What would be an appropriate way to compare two logistic regression models with the same number of parameters (i.e., model 1 is not nested in model 2)? In my case, I cannot compare the models to a superset model with all predictors of both models, because including the differing parameters of both models results in nonidentifiability due to multicolliniearity.
Although they are non-nested, the AIC/BIC or likelihood (in your special case) seem to make sense to compare which one is better fit.
Some study argue that models should be nested, so the DIC is more sophisticated and solid.
For it is a classifier, ROC/AUC or correct-rate are also a good way to compare those of them, in terms of the training performance or CV performance.
I would suggest you to use AIC or BIC, which are good for comparing non-nested models. You just have to make sure that:
Both models have the same N if you are using BIC:
BIC adjusts for sample size: $BIC = -2\ln(L) + \ln(N)k$ with $N$ being sample size, $L$ being the likelihood, and $k$ being the number of parameters in the model. It penalises large models and large samples.

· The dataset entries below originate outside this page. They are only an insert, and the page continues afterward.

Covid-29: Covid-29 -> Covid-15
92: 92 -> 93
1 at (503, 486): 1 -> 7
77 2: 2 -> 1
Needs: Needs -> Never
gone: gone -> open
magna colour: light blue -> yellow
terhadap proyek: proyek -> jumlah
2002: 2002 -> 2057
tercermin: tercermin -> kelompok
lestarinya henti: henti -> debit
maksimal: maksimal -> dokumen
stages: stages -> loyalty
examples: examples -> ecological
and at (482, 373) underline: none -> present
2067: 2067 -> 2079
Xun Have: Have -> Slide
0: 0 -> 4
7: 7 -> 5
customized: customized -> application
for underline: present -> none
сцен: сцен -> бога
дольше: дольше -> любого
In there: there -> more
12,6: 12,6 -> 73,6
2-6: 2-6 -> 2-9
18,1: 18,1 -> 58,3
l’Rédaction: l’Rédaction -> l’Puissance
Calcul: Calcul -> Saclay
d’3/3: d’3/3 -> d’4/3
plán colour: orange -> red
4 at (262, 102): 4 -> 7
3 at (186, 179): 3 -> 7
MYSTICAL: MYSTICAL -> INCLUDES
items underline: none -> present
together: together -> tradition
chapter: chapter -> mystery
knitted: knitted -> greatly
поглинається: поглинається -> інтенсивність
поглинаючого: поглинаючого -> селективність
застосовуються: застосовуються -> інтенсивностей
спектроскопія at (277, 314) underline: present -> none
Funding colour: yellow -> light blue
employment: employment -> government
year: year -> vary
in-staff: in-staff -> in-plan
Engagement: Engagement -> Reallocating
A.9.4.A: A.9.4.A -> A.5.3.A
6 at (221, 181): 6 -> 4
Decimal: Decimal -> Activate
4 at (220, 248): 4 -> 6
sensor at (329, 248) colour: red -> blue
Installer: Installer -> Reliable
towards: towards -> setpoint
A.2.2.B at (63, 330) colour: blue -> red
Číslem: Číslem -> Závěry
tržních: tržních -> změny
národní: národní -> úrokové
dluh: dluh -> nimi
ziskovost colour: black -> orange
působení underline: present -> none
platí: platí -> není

On the other hand, AIC adjusts only for number of parameters: $AIC = -2\ln(L) + 2k$.
Sometimes you may end up with different sample sizes for models because of differences in missing data for the variables you include. It is not a good idea to compare models that have different sample sizes, and BIC is specially sensitive to such differences.
The likelihood being modelled refers to the same thing:
This seems to be the case because you use logistic regression for both models, but it may happen if you are comparing different types of model. For example, even though discrete-time logit models and parametric exponential-time survival regression are both types of event-history model, they differ in terms of what their likelihoods represent. The likelihood in the discrete-time logit is based on the number of failures in the risk set, while the likelihood in the exponential model (and in other parametric continuous-time event-history models) is based on the survival times in the data. Therefore, the likelihoods may differ in value just because of that, even if one model is not better than the other.
A good addition to this answer as provided in the comments: if your model has the same number of parameters and sample size, you are effectively comparing the deviances of the two models by comparing BICs or AICs, what also works fine.